Karen harus mempertanyakan kejadian ganjil ini. Dia yakin datang ke sekolah cukup pagi. Namun, saat turun dari mobil, dia lihat para penghuni sekolah sudah berdatangan. Ramai. Tidak satu dua orang saja yang berlari seperti atlet maraton hendak menuju garis finis dan tidak mau keduluan pesaing. Ah, dia tahu penyebabnya. Ini hari Selasa, Pak Badrun, musuh sepenjuru penghuni SMA Cakrawala, bertugas menjaga meja piket.
Lupakan soal Pak Badrun. Sekarang yang lebih penting adalah apa yang menimpa Karen. Semua mata tertuju padanya, tawa tertahan dan bisik-bisik bergulir sesudahnya. Namun, tidak semua bisikan tak bisa dia dengar.
“Dasar cewek aneh! Pakai seragam sekolah kebesaran, kacamata model mata kucing kayak nenek-nenek, belum lagi rambutnya itu. Udah keriting, dicepol tinggi-tinggi di ubun- ubun. Memangnya dia mau main teater?”
Karen menghentikan langkah, menoleh dan memberikan tatapan tajam kepada dua cewek itu. Mereka menghentikan obrolan, tapi masih cekikikan. Karen mengabaikan mereka dengan bergegas menuju kelas.
Selama ini, tidak ada yang terang-terangan mengomentari penampilan anehnya. Biasanya orang-orang tidak ingin mencari masalah dengan Karen karena menganggapnya tak penting. Namun, pagi ini sedikit berbeda.
Kenapa sih anak-anak ini? geramnya dalam hati.

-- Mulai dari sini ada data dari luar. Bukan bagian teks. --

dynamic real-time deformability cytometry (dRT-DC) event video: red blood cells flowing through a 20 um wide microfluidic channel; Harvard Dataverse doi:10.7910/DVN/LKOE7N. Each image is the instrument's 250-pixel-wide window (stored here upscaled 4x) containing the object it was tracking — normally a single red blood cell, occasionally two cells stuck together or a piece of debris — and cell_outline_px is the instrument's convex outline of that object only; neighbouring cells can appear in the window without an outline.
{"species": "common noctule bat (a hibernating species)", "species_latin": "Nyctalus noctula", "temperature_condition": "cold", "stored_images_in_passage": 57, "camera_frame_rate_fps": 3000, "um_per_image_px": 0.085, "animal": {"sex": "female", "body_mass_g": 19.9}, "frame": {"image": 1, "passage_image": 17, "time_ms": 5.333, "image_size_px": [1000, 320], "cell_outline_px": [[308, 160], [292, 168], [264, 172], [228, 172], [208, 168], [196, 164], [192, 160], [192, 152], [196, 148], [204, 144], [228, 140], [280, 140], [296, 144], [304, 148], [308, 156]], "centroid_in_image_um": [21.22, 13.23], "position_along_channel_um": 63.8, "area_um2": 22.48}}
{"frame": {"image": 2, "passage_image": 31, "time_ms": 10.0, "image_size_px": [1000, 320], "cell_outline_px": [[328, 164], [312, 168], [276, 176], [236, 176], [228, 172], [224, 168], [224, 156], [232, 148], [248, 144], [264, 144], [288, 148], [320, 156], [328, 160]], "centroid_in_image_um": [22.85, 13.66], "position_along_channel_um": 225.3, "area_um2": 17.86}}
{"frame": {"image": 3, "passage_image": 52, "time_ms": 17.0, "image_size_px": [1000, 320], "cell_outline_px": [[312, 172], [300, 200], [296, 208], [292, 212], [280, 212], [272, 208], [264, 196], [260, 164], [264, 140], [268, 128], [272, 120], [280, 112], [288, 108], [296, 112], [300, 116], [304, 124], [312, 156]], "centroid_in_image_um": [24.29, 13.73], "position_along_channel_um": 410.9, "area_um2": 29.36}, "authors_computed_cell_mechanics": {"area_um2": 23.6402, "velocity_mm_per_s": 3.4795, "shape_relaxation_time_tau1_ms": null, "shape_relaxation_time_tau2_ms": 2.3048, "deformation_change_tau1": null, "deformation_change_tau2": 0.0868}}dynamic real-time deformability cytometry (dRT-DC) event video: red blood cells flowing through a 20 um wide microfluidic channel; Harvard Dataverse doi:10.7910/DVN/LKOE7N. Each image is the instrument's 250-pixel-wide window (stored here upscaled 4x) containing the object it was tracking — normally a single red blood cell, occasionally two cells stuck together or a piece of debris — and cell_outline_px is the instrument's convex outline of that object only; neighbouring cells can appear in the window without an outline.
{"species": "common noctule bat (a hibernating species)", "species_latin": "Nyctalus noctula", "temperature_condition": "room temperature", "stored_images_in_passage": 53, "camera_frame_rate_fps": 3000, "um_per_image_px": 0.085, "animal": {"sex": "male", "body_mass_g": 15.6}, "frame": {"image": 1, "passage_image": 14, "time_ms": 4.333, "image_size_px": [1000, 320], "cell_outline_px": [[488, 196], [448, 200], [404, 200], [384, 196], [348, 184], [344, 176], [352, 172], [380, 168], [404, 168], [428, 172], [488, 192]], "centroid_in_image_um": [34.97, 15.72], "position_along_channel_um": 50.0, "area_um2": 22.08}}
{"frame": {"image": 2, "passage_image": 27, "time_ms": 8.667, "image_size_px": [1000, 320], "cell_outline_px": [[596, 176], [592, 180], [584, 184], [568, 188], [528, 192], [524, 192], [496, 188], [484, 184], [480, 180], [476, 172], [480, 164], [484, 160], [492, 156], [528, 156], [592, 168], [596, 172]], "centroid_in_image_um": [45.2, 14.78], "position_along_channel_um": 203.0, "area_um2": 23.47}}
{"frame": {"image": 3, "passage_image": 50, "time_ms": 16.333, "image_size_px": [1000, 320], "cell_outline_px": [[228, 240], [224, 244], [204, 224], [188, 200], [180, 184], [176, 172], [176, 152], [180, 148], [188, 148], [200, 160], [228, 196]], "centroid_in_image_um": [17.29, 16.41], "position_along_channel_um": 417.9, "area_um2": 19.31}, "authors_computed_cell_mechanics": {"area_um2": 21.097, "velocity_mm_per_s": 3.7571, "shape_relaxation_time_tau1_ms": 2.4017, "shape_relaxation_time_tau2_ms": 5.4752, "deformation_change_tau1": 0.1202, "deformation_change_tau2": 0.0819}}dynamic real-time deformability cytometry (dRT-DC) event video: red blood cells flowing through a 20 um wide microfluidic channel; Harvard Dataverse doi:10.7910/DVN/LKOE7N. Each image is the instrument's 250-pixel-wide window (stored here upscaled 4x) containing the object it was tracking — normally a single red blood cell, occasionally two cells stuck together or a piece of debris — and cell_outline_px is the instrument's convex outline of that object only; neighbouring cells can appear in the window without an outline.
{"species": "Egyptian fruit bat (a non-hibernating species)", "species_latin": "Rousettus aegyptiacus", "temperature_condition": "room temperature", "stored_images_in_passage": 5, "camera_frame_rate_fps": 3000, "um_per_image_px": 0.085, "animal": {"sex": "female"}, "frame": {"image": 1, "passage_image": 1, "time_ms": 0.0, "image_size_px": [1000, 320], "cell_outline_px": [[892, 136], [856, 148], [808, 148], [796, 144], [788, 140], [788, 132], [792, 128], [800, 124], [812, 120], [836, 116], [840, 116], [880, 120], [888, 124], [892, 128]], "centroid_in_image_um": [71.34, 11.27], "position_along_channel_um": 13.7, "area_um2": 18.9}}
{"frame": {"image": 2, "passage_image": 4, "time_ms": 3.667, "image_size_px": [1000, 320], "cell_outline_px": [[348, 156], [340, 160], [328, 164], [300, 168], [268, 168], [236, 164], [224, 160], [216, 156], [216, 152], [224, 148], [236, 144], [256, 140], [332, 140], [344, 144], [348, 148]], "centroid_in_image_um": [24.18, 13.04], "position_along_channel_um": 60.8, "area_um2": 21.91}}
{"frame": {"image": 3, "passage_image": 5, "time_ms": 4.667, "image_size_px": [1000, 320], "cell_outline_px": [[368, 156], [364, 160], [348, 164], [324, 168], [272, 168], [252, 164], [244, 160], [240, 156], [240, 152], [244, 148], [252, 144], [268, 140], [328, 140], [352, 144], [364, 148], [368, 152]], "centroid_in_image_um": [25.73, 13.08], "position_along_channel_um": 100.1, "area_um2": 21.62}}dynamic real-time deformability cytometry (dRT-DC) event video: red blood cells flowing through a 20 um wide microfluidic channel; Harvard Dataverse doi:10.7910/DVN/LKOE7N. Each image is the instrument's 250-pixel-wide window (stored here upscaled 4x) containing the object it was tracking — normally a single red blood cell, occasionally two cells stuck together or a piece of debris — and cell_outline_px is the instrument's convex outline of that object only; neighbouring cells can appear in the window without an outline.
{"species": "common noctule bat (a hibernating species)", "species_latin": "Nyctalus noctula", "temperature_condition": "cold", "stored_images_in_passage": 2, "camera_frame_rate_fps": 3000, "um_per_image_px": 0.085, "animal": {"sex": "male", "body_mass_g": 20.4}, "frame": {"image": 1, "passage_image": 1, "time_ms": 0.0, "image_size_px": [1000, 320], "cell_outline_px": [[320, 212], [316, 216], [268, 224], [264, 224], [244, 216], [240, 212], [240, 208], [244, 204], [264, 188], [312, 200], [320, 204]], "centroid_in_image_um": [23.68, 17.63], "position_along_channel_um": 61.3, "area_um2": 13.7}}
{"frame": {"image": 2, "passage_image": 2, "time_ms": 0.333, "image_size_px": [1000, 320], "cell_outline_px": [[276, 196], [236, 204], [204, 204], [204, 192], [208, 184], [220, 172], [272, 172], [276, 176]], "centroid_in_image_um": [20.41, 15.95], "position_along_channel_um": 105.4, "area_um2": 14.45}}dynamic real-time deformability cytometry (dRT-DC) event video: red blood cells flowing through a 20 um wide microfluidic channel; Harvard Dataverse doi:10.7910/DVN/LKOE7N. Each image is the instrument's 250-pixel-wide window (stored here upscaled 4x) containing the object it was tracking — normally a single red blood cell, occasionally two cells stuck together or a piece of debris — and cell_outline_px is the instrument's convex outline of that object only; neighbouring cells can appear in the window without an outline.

Merasa lelah memberikan sorot tajam kepada setiap orang yang berpapasan dengannya, Karen mempercepat langkah menuju kelasnya di lantai tiga. Dia sekuat tenaga mengabaikan kikikan orang-orang tak penting itu.
“Poni dia habis kena sentrum kali,” bisik siapa pun itu yang terdengar oleh Karen.
Memangnya ada yang salah dengan poniku?
Ada, Karen. Ada.
Semua disebabkan karena tindakan impulsifnya memotong poni tadi!
***
Pelajaran Sejarah selalu membosankan. Karen berusaha menyimak penjelasan Bu Rini, tapi tidak berhasil. Saking bosannya, dia sudah menguap beberapa kali. Karen membolak- balik buku paket, di mana huruf-huruf berbaris monoton. Tidak menarik. Pembahasan tentang kondisi rakyat selama masa penjajahan lebih menarik saat dia membaca Max Havelaar karya Multatuli atau mengamati secara tersirat dari latar novel Tenggelamnya Kapal Van der Wijck-nya Buya Hamka.